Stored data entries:
/---
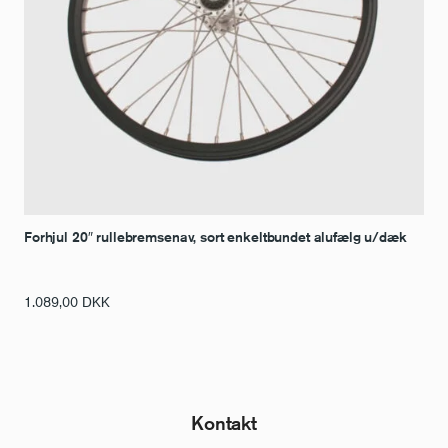
Forhjul 20″ rullebremsenav, sort enkeltbundet alufælg u/dæk
1.089,00
DKK
Kontakt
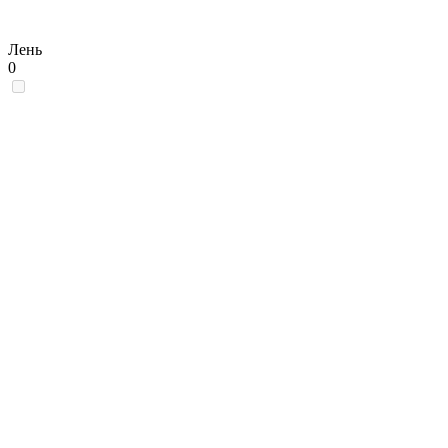
Лень
0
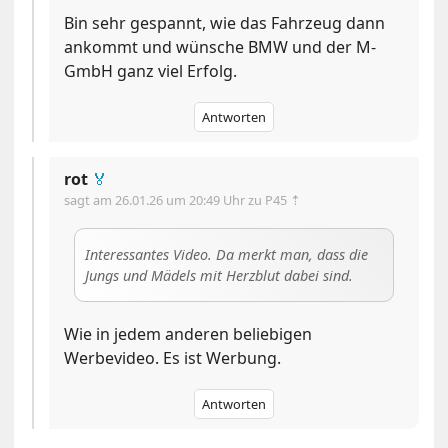
Bin sehr gespannt, wie das Fahrzeug dann
ankommt und wünsche BMW und der M-
GmbH ganz viel Erfolg.
Antworten
rot
🏅
sagt am
26.01.26 um 20:49 Uhr
zu P45 ⇡
Interessantes Video. Da merkt man, dass die
Jungs und Mädels mit Herzblut dabei sind.
Wie in jedem anderen beliebigen
Werbevideo. Es ist Werbung.
Antworten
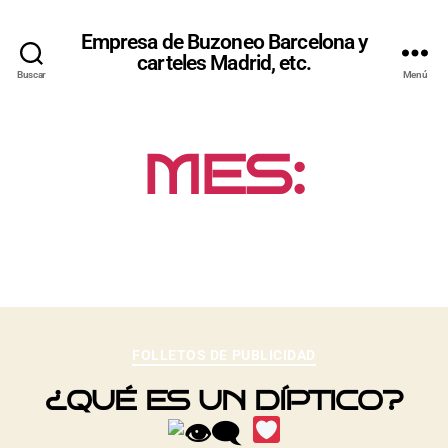
Empresa de Buzoneo Barcelona y
carteles Madrid, etc.
Buscar
Menú
MES:
ENERO 2014
FOLLETOS DE PUBLICIDAD
¿QUÉ ES UN DÍPTICO?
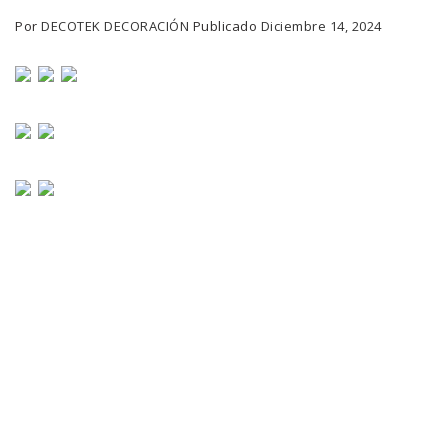
Por
DECOTEK DECORACIÓN
Publicado
Diciembre 14, 2024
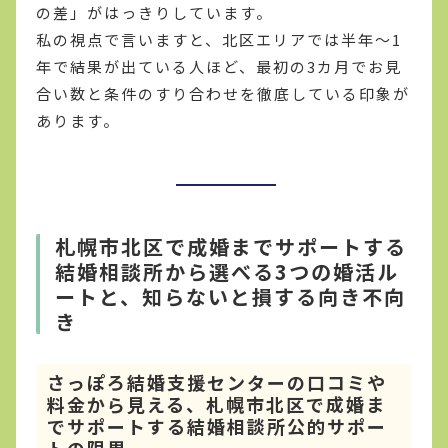
の差」がはっきりしています。
私の視点で言いますと、北区エリアでは半年〜1
年で結果が出ている人ほど、最初の3カ月でお見
合い数と条件のすり合わせを徹底している印象が
あります。
札幌市北区で成婚までサポートする
結婚相談所から選べる3つの婚活ル
ートと、知らないと損する向き不向
き
さっぽろ結婚支援センターの口コミや
料金から見える、札幌市北区で成婚ま
でサポートする結婚相談所公的サポー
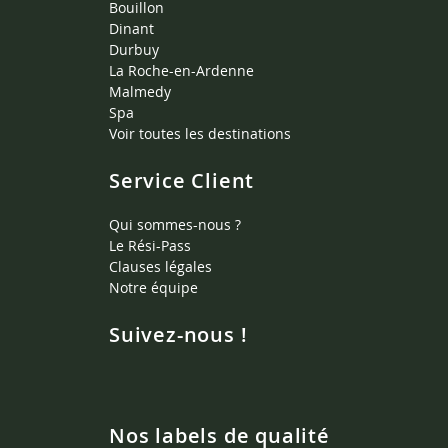
Bouillon
Dinant
Durbuy
La Roche-en-Ardenne
Malmedy
Spa
Voir toutes les destinations
Service Client
Qui sommes-nous ?
Le Rési-Pass
Clauses légales
Notre équipe
Suivez-nous !
Nos labels de qualité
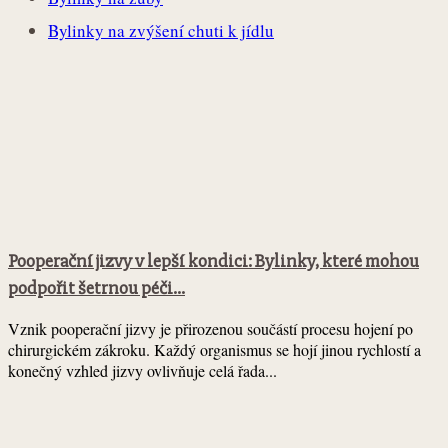
Bylinky na zvýšení chuti k jídlu
Pooperační jizvy v lepší kondici: Bylinky, které mohou
podpořit šetrnou péči...
Vznik pooperační jizvy je přirozenou součástí procesu hojení po
chirurgickém zákroku. Každý organismus se hojí jinou rychlostí a
konečný vzhled jizvy ovlivňuje celá řada...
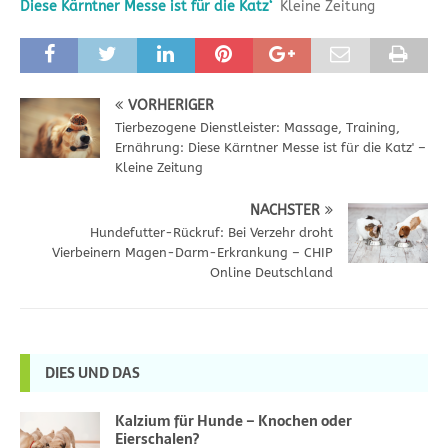
Diese Kärntner Messe ist für die Katz‘
Kleine Zeitung
VORHERIGER
Tierbezogene Dienstleister: Massage, Training,
Ernährung: Diese Kärntner Messe ist für die Katz' –
Kleine Zeitung
NÄCHSTER
Hundefutter-Rückruf: Bei Verzehr droht
Vierbeinern Magen-Darm-Erkrankung – CHIP
Online Deutschland
DIES UND DAS
Kalzium für Hunde – Knochen oder
Eierschalen?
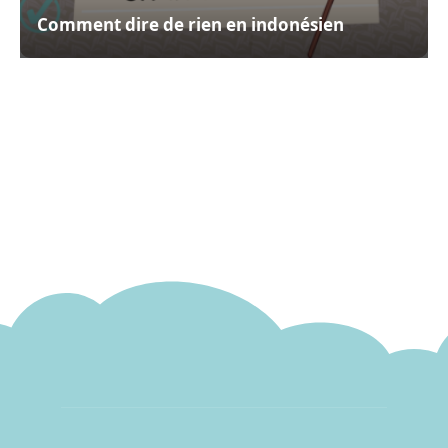
Comment dire de rien en indonésien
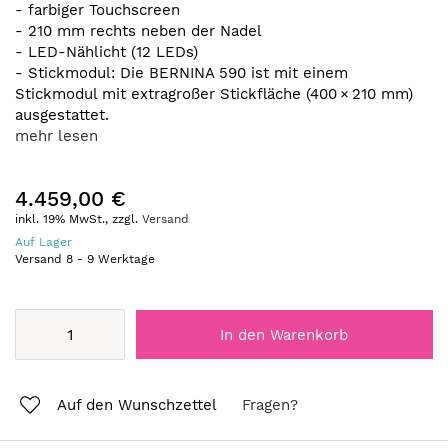
- farbiger Touchscreen
- 210 mm rechts neben der Nadel
- LED-Nählicht (12 LEDs)
- Stickmodul: Die BERNINA 590 ist mit einem
Stickmodul mit extragroßer Stickfläche (400 × 210 mm)
ausgestattet.
mehr lesen
4.459,00 €
inkl. 19% MwSt., zzgl.
Versand
Auf Lager
Versand
8
-
9
Werktage
In den Warenkorb
Auf den Wunschzettel
Fragen?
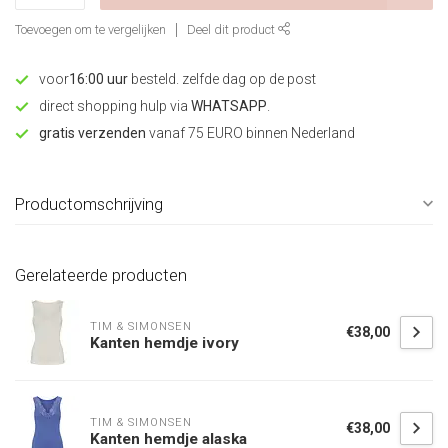
Toevoegen om te vergelijken
Deel dit product
voor
16:00 uur
besteld. zelfde dag op de post
direct shopping hulp via
WHATSAPP
.
gratis verzenden
vanaf 75 EURO binnen Nederland
Productomschrijving
Gerelateerde producten
TIM & SIMONSEN
€38,00
Kanten hemdje ivory
TIM & SIMONSEN
€38,00
Kanten hemdje alaska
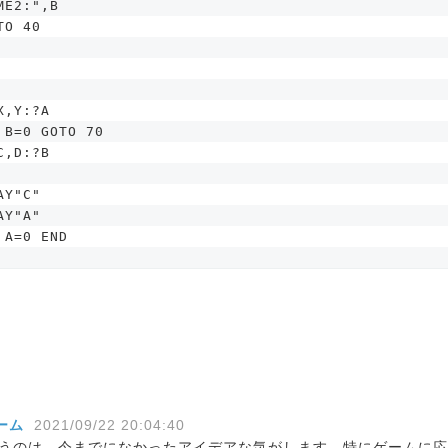
ME2:",B
TO 40
X,Y:?A
 B=0 GOTO 70
C,D:?B
AY"C"
AY"A"
 A=0 END
チーム
2021/09/22 20:04:40
いうのは、今までになかったアイデアな気がします。特にゲームに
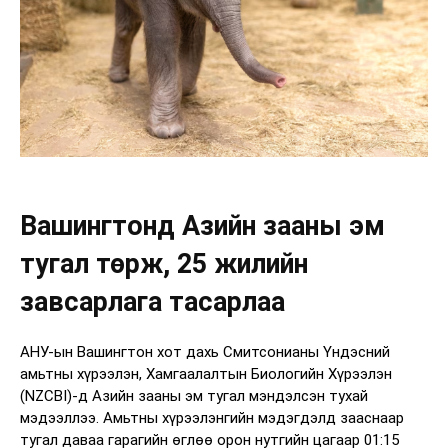
Вашингтонд Азийн зааны эм
тугал төрж, 25 жилийн
завсарлага тасарлаа
АНУ-ын Вашингтон хот дахь Смитсонианы Үндэсний
амьтны хүрээлэн, Хамгаалалтын Биологийн Хүрээлэн
(NZCBI)-д Азийн зааны эм тугал мэндэлсэн тухай
мэдээллээ. Амьтны хүрээлэнгийн мэдэгдэлд зааснаар
тугал даваа гарагийн өглөө орон нутгийн цагаар 01:15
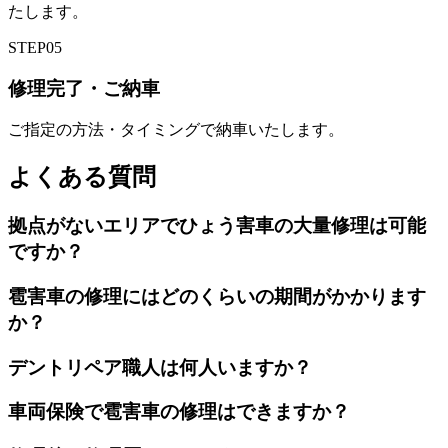
たします。
STEP
05
修理完了・ご納車
ご指定の方法・タイミングで納車いたします。
よくある質問
拠点がないエリアでひょう害車の大量修理は可能
ですか？
雹害車の修理にはどのくらいの期間がかかります
か？
デントリペア職人は何人いますか？
車両保険で雹害車の修理はできますか？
\---
▶ [Aim of the task]:
Output the data above without changes, apart from leaving out the pictures.

▶ [Response]:
Forhjul 20″ rullebremsenav, sort enkeltbundet alufælg u/dæk
1.089,00
DKK
Kontakt
Лень
0
Bin sehr gespannt, wie das Fahrzeug dann
ankommt und wünsche BMW und der M-
GmbH ganz viel Erfolg.
Antworten
rot
🏅
sagt am
26.01.26 um 20:49 Uhr
zu P45 ⇡
Interessantes Video. Da merkt man, dass die
Jungs und Mädels mit Herzblut dabei sind.
Wie in jedem anderen beliebigen
Werbevideo. Es ist Werbung.
Antworten
Empresa de Buzoneo Barcelona y
carteles Madrid, etc.
Buscar
Menú
MES:
ENERO 2014
FOLLETOS DE PUBLICIDAD
¿QUÉ ES UN DÍPTICO?
Por
DECOTEK DECORACIÓN
Publicado
Diciembre 14, 2024
の差」がはっきりしています。
私の視点で言いますと、北区エリアでは半年〜1
年で結果が出ている人ほど、最初の3カ月でお見
合い数と条件のすり合わせを徹底している印象が
あります。
札幌市北区で成婚までサポートする
結婚相談所から選べる3つの婚活ル
ートと、知らないと損する向き不向
き
さっぽろ結婚支援センターの口コミや
料金から見える、札幌市北区で成婚ま
でサポートする結婚相談所公的サポー
Bouillon
Dinant
Durbuy
La Roche-en-Ardenne
Malmedy
Spa
Voir toutes les destinations
Service Client
Qui sommes-nous ?
Le Rési-Pass
Clauses légales
Notre équipe
Suivez-nous !
Nos labels de qualité
Bylinky na zvýšení chuti k jídlu
Pooperační jizvy v lepší kondici: Bylinky, které mohou
podpořit šetrnou péči...
Vznik pooperační jizvy je přirozenou součástí procesu hojení po
chirurgickém zákroku. Každý organismus se hojí jinou rychlostí a
konečný vzhled jizvy ovlivňuje celá řada...
Diese Kärntner Messe ist für die Katz‘
Kleine Zeitung
VORHERIGER
Tierbezogene Dienstleister: Massage, Training,
Ernährung: Diese Kärntner Messe ist für die Katz' –
Kleine Zeitung
NÄCHSTER
Hundefutter-Rückruf: Bei Verzehr droht
Vierbeinern Magen-Darm-Erkrankung – CHIP
Online Deutschland
DIES UND DAS
Kalzium für Hunde – Knochen oder
Eierschalen?
Comment dire de rien en indonésien
- farbiger Touchscreen
- 210 mm rechts neben der Nadel
- LED-Nählicht (12 LEDs)
- Stickmodul: Die BERNINA 590 ist mit einem
Stickmodul mit extragroßer Stickfläche (400 × 210 mm)
ausgestattet.
mehr lesen
4.459,00 €
inkl. 19% MwSt., zzgl.
Versand
Auf Lager
Versand
8
-
9
Werktage
In den Warenkorb
Auf den Wunschzettel
Fragen?
Toevoegen om te vergelijken
Deel dit product
voor
16:00 uur
besteld. zelfde dag op de post
direct shopping hulp via
WHATSAPP
.
gratis verzenden
vanaf 75 EURO binnen Nederland
Productomschrijving
Gerelateerde producten
TIM & SIMONSEN
€38,00
Kanten hemdje ivory
TIM & SIMONSEN
€38,00
Kanten hemdje alaska
ME2:",B
TO 40
X,Y:?A
 B=0 GOTO 70
C,D:?B
AY"C"
AY"A"
 A=0 END
チーム
2021/09/22 20:04:40
いうのは、今までになかったアイデアな気がします。特にゲームに
Вашингтонд Азийн зааны эм
тугал төрж, 25 жилийн
завсарлага тасарлаа
АНУ-ын Вашингтон хот дахь Смитсонианы Үндэсний
амьтны хүрээлэн, Хамгаалалтын Биологийн Хүрээлэн
(NZCBI)-д Азийн зааны эм тугал мэндэлсэн тухай
мэдээллээ. Амьтны хүрээлэнгийн мэдэгдэлд зааснаар
тугал даваа гарагийн өглөө орон нутгийн цагаар 01:15
たします。
STEP
05
修理完了・ご納車
ご指定の方法・タイミングで納車いたします。
よくある質問
拠点がないエリアでひょう害車の大量修理は可能
ですか？
雹害車の修理にはどのくらいの期間がかかります
か？
デントリペア職人は何人いますか？
車両保険で雹害車の修理はできますか？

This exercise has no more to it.